* [Teks bacaan]
↓↓↓
Kabupaten Pasuruan – Y (11 tahun), seorang siswa di UPT Satuan Pendidikan SDN Latek, Kecamatan Bangil, Kabupaten Pasuruan, Jawa Timur, menjadi korban bullying fisik dan mental oleh teman sekelasnya. Kasus ini mencuat setelah berita tentang kejadian tersebut viral di berbagai media.
Saat awak media mencoba mengonfirmasi langsung ke pihak SDN Latek, beberapa guru yang ditemui memberikan keterangan bahwa masalah tersebut telah diselesaikan bersama Dinas Pendidikan Kabupaten Pasuruan, Kamis (23/1/2025).
“Kepala sekolah sedang ada kegiatan luar. Dua bulan ini kegiatannya cukup padat. Masalah ini kan sudah diselesaikan dengan Dinas dan Kepala Sekolah. Untuk lebih jelasnya, silakan langsung tanyakan kepada Kepala Sekolah,” ujar salah satu guru.
Namun, ketika mendatangi kantor Dinas Pendidikan Kabupaten Pasuruan untuk menemui Safi’i selaku Kabid Disdik, awak media hanya mendapatkan respons melalui staf resepsionis.
“Pak Safi’i tidak bisa memberikan klarifikasi sebelum ada petunjuk dari Pak Kadis, dan saat ini Pak Kadis sedang tidak ada. Disarankan membuat pengaduan secara tertulis,” ujar staf tersebut.
Upaya konfirmasi melalui WhatsApp kepada Kadispendikbud Kabupaten Pasuruan, wali kelas V, dan Kasi Kesiswaan pun tidak membuahkan hasil. Mereka enggan memberikan jawaban, sehingga menimbulkan tanda tanya besar: ada apa di balik diamnya pihak-pihak terkait?
↑↑↑
* [Cuplikan catatan]
↓↓↓
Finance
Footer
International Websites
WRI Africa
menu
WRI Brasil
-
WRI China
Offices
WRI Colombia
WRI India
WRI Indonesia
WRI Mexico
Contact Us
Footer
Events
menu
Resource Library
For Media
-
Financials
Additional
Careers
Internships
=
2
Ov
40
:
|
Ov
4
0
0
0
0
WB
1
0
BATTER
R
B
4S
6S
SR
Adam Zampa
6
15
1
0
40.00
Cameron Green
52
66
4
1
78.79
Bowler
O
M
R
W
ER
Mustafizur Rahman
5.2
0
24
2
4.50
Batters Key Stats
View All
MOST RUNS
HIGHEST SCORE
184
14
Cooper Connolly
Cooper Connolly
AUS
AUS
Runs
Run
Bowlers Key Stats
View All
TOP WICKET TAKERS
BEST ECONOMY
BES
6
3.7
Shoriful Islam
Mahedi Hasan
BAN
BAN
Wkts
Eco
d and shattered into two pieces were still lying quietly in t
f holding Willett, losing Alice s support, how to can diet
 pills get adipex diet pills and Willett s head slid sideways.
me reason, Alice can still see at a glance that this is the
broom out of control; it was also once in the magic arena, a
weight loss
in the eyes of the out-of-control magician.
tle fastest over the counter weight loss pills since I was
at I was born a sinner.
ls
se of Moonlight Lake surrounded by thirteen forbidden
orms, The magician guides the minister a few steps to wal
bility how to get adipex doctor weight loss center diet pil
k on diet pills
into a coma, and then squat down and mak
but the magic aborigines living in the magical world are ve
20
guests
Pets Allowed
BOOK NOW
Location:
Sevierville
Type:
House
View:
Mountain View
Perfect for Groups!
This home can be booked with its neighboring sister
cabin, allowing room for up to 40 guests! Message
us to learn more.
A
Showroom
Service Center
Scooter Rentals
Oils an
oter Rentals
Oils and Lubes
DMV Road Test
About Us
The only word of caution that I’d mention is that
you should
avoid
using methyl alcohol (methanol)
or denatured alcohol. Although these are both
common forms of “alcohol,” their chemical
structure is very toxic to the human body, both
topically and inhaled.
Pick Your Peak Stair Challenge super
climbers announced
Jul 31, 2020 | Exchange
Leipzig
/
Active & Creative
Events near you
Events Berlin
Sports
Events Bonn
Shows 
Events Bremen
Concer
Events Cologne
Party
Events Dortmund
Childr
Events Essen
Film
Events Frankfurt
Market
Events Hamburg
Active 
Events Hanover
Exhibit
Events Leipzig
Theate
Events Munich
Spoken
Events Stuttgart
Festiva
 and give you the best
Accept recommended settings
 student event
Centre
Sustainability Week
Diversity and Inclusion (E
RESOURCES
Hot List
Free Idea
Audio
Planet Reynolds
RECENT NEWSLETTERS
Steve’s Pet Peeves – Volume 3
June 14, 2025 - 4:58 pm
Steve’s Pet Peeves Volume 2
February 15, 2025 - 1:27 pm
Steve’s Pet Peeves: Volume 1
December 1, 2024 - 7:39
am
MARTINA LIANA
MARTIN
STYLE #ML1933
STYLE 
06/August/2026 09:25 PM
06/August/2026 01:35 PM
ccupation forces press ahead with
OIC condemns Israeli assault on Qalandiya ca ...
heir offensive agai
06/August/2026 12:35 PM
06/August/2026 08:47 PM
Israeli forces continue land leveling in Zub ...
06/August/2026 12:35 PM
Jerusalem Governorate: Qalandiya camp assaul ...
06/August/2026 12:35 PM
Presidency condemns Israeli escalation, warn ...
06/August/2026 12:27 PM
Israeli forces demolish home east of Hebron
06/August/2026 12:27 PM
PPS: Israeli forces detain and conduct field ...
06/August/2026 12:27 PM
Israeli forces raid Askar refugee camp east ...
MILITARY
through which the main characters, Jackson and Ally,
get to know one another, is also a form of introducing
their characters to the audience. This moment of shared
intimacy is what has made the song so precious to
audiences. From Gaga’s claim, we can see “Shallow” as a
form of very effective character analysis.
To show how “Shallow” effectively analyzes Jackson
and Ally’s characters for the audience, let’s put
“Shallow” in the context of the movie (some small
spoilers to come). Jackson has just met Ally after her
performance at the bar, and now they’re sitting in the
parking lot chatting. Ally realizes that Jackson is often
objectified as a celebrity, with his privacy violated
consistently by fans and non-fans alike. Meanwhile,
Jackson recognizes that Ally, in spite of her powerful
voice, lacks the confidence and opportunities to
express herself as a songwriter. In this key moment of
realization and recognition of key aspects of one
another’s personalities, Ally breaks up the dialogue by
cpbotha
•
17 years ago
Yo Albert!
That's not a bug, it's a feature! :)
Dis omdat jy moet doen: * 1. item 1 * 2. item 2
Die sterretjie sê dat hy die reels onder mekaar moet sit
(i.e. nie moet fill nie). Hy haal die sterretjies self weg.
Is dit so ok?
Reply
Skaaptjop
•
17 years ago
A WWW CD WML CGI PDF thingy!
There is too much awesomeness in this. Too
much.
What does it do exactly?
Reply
↑↑↑
* [Kerjakan berikut ini]
**a.** Dalam berita perundungan di SDN Latek, kepada siapa saja awak media mencoba meminta konfirmasi melalui WhatsApp?
**b.** Lanjutkan berita perundungan di SDN Latek setelah kalimat terakhirnya.

* [Jawaban bernomor]
**a.** Kepada Kadispendikbud Kabupaten Pasuruan, wali kelas V, dan Kasi Kesiswaan.

**b.**
Kasus bullying yang telah berlangsung selama beberapa tahun ini membuat Y mengalami trauma berat. Ia cenderung diam, sering melamun, dan akhirnya harus dipindahkan ke sekolah lain oleh orang tuanya karena kondisi yang semakin memburuk.
“Anak saya sudah menjadi korban sejak kelas III. Sampai sekarang, pelaku tetap melakukan kekerasan, baik fisik maupun mental. Karena trauma yang semakin parah, saya memutuskan untuk memindahkan anak saya ke sekolah lain,” ungkap ibu Y dengan nada pilu.
Yang lebih menyedihkan, pihak sekolah terkesan tidak mengambil tindakan tegas. Diduga, pelaku bullying yang merupakan siswa berprestasi dilindungi oleh pihak sekolah.
“Saat kami melapor, pihak sekolah terlihat mengabaikan. Kami pernah dipanggil ke sekolah, tetapi tidak pernah dipertemukan dengan orang tua pelaku. Ini semakin menguatkan dugaan kami bahwa pelaku dilindungi karena prestasinya,” tambahnya.
Orang tua korban kini membawa kasus ini ke Unit Pelaksana Teknis Daerah Perlindungan Perempuan dan Anak (UPTD PPA) dan tengah menunggu hasil pemeriksaan psikologis anaknya.